|GHIMIRE, MUKTI - Animal And Plant Health Inspection Service (APHIS)|
|MYERS, SCOTT - Animal And Plant Health Inspection Service (APHIS)|
|PHILLIPS, THOMAS - Kansas State University|
Submitted to: Journal of Stored Products Research
Publication Type: Peer Reviewed Journal
Publication Acceptance Date: 12/2/2015
Publication Date: 1/1/2016
Publication URL: http://handle.nal.usda.gov/10113/62730
Citation: Ghimire, M.N., Myers, S.W., Arthur, F.H., Phillips, T.W. 2016. Residual efficacy of deltamethrin and ß-cyfluthrin against Trogoderma variabile and Trogoderma inclusum (Coleoptera: Dermestidae). Journal of Stored Products Research. 66:6-11. doi: 10.1016/j.jspr.2015.12.002.
Interpretive Summary: Dermestid beetles can infest mills and warehouses but there is little information on susceptibility of these insects to insecticides that are currently being used to control stored-product insects. We exposed larvae and adults of the warehouse beetle and the larger cabinet beetle to three application rates of Suspend® and two rates of Tempo® SC Ultra. There was little difference in adult control with the different rates of insecticides, and both insecticides generally killed 90 to100% of the exposed adults for up to three months after the insecticide was applied. Larvae of both species were harder to kill compared to adults. Mill managers can use the results to direct control towards the larvae stage rather than the adult, and improve pest management programs for dermestid beetles.

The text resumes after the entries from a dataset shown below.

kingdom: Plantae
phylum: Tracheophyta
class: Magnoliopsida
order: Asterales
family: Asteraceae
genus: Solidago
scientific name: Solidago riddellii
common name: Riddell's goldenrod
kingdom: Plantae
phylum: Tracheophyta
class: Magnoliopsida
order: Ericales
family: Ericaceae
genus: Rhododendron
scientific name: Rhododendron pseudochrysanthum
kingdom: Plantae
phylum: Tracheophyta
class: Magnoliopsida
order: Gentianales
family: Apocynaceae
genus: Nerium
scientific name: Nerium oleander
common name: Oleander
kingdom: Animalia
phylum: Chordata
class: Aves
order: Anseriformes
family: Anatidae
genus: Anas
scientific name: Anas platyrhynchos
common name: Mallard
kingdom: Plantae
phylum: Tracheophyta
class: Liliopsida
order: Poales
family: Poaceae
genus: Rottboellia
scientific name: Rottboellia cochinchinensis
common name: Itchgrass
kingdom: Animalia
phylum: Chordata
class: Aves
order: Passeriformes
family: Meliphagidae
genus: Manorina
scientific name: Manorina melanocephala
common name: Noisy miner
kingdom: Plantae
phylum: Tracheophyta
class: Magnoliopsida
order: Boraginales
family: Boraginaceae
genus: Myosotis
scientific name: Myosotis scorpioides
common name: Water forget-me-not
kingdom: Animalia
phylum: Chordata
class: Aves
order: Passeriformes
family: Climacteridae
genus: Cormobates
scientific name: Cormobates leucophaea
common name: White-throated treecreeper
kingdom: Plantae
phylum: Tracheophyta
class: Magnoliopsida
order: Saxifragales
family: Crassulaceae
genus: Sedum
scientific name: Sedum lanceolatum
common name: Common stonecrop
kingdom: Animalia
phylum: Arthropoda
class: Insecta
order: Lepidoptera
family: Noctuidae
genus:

Technical Abstract: Trogroderma variabile Ballion, warehouse beetle, and Trogoderma inclusum LeConte, larger cabinet beetle, are dermestid pests of stored products. A series of laboratory bioassays were conducted to evaluate residual toxicity of the pyrethroids ß-cyfluthrin and deltamethrin, applied on a concrete surface substrate for control of adults and larvae and adults of both species, to provide initial baseline susceptibility data for dermestids. Commercial formulations were applied at calculated deposition rates of 8, 16, and 24 mg active ingredient [AI] per m2 for deltamethrin and 10 and 20 mg active ingredient [AI] per m2 for ß-cyfluthrin. Ten adults or larvae of either species were introduced individual untreated and treated arenas at 0, 0.5, 1, 2, and 3 mo. post-treatment. Adult mortality was evaluated after 4 d of exposure with no food provided, and larval mortality was assessed 30 d after exposure with provision of food. Adult mortality of both species exposed to both insecticides ranged from 73.3 ± 6.7 to 100% depending on exposure interval. Larval mortality ranged from 18.3 ± 5.4 to 96.7 ± 2.1% on arenas treated with deltamethrin, and was significantly lower than adult mortality (P < 0.001) at bioassays conducted at 2 and 3 mo. post-treatment for both species at all three rates. Larval mortality on arenas treated with ß-cyfluthrin ranged from 13.3 ± 7.1 to 71.7 ± 4.8%, and was always lower (P < 0.001) at all exposure times at both rates for both species. There were only 4 out of a possible 20 comparisons with a significant difference (P < 0.05) between the three rates of deltamethrin and no occasions where there was a significant difference in mortality between the two rates of ß-cyfluthrin. There were three occasions where mortality of T. inclusum adults or larvae was greater than T. variabile, and one occasion with the reverse, for exposures with deltamethrin. Results show larvae of both species were more tolerant than adults, and larvae could be used as an indicator stage for future studies of insecticidal susceptibility of dermestids.